SUPPLIED DATA:
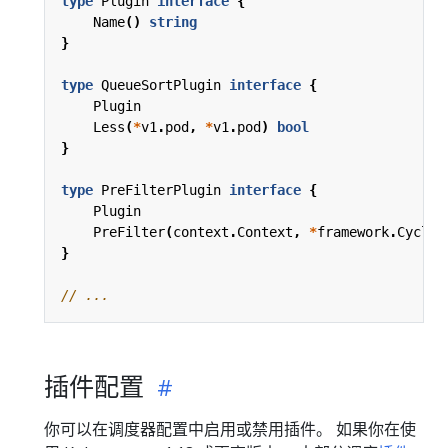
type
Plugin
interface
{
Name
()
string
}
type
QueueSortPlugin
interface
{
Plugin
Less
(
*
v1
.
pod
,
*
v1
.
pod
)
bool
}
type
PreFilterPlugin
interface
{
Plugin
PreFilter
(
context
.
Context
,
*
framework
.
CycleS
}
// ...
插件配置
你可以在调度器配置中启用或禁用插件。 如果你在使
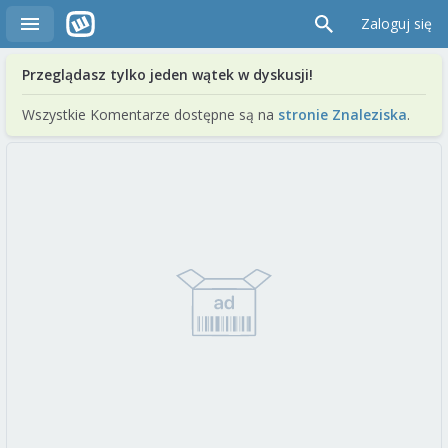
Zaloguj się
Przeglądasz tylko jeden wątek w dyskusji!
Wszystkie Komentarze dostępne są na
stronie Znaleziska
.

---

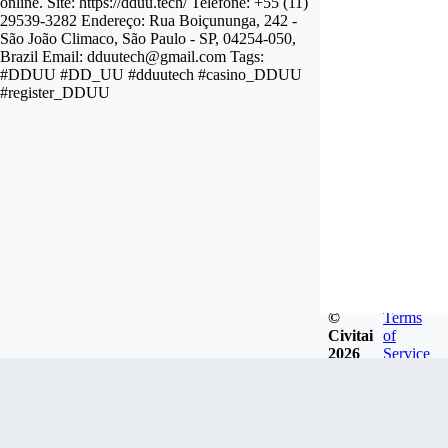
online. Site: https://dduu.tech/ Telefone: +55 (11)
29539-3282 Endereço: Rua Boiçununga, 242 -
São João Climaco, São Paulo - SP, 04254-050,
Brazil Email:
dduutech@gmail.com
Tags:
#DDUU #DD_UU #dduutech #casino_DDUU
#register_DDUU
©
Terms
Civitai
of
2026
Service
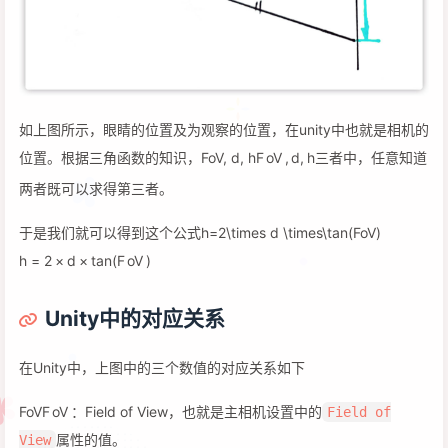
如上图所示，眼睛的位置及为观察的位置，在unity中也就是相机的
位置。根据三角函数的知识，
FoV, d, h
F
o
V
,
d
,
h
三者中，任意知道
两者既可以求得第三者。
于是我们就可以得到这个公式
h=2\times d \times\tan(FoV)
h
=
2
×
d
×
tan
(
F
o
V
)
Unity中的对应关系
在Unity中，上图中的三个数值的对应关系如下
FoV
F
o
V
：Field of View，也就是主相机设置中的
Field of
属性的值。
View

WHAT TO DO:
The lines sought are those in the data above that include the string "dduutech"; copy each one.

ANSWER SECTION:
dduutech@gmail.com
#DDUU #DD_UU #dduutech #casino_DDUU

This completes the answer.